Here’s the “letter to colleague” from the U.S. DOE’s Office of Civil Rights in regards to the new rules that require school districts to offer students with disabilities access to athletic teams and other extra-curricular activities. (See here for earlier coverage.)
The letter iterates that students with disabilities benefit socially and physically from participation, and that schools must make modifications to programs without giving an unfair advantage to the kids with special needs.
That can be a fine line. From the letter:
Of course, simply because a student is a “qualified” student with a disability does not mean that the student must be allowed to participate in any selective or competitive program offered by a school district; school districts may require a level of skill or ability of a student in order for that student to participate in a selective or competitive program or activity, so long as the selection or competition criteria are not discriminatory.
The letter gives a number of examples: a deaf track runner who requires a visual signal as a start time; a one-handed swimmer who can’t touch the edge of the pool with both hands; a student with learning disabilities who is barred from a team because the coach, feeling knowledgeable about this particular disability, has generalized that all similar students are inappropriate team members.
Here’s the part of the letter that got Michael Petrilli so bent out of shape: according to the OCR, schools are required to offer comparable athletic activities to kids who, by nature of their particular disability, don’t qualify for mainstream athletic teams.
In those circumstances, a school district should offer students with disabilities opportunities for athletic activities that are separate or different from those offered to students without disabilities.

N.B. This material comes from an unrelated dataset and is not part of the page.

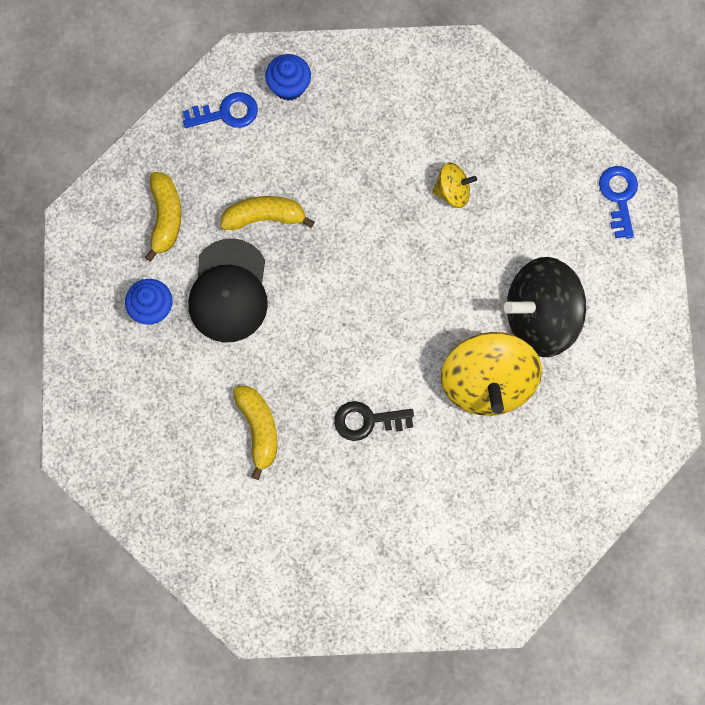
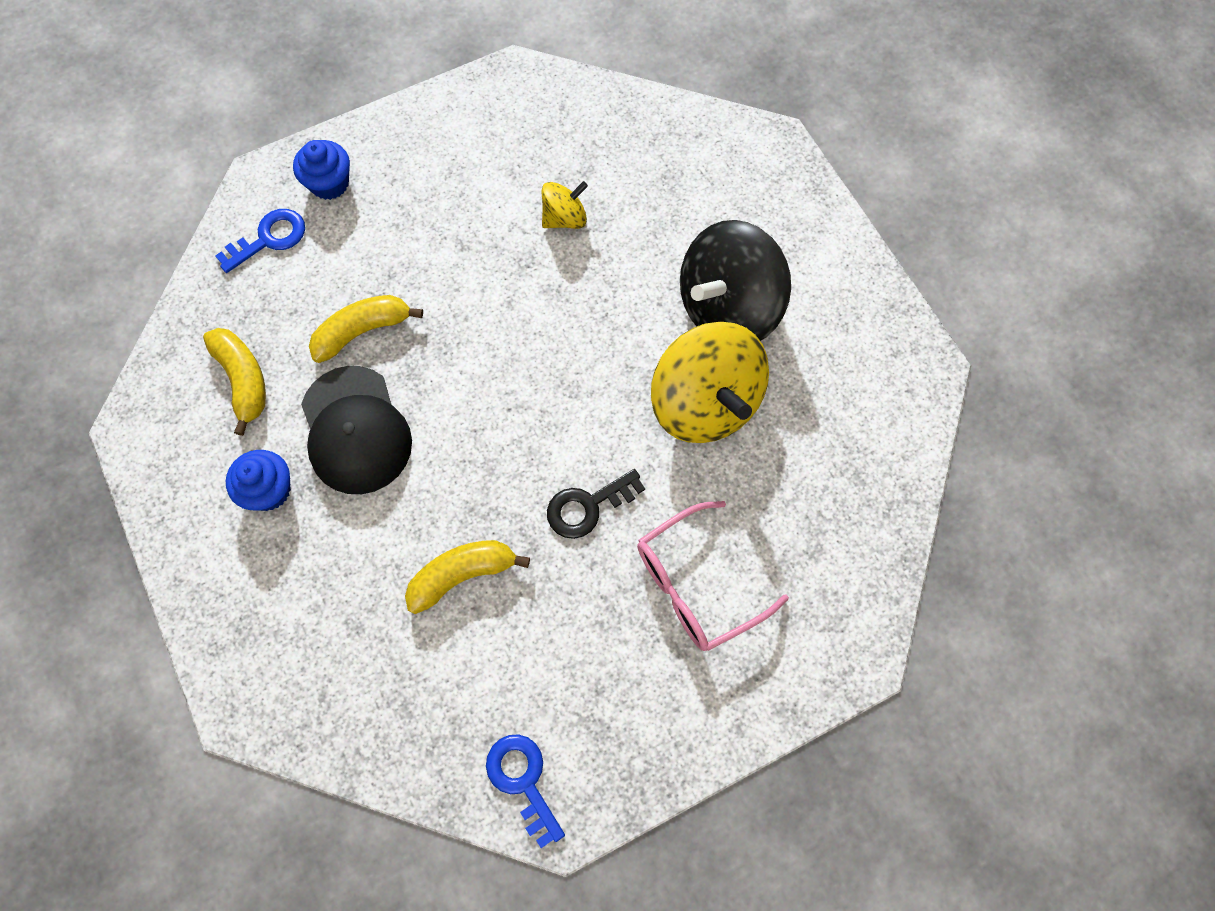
camera: 25 degrees left, 5 degrees down
yellow banana [233,385,277,480] -> yellow banana turned 75 degrees counterclockwise [405,540,530,614]
blue key [599,166,638,239] -> blue key moved to [486,734,565,848]
none -> pink glasses [637,501,789,651]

These athletic opportunities provided by school districts should be supported equally, as with a school district’s other athletic activities. School districts must be flexible as they develop programs that consider the unmet interests of students with disabilities. For example, an ever-increasing number of school districts across the country are creating disability-specific teams for sports such as wheelchair tennis or wheelchair basketball. When the number of students with disabilities at an individual school is insufficient to field a team, school districts can also: (1) develop district-wide or regional teams for students with disabilities as opposed to a school-based team in order to provide competitive experiences; (2) mix male and female students with disabilities on teams together; or (3) offer “allied” or “unified” sports teams on which students with disabilities participate with students without disabilities.
Not unreasonable, right? I guess that depends upon who’s creating these new sports teams or training aides to shadow athletically talented kids who happen to be disabled. Still lots of unanswered questions: can a district outsource this new responsibility to Special Olympics or another third party? Can school use volunteers as coaches if the school also uses volunteers as coaches for typical kids? How Title IX-ish is this? If a school offers a Model UN program to its typical kids, must it create a Model UN program for kids with disabilities? Does budgeting also have to be equal?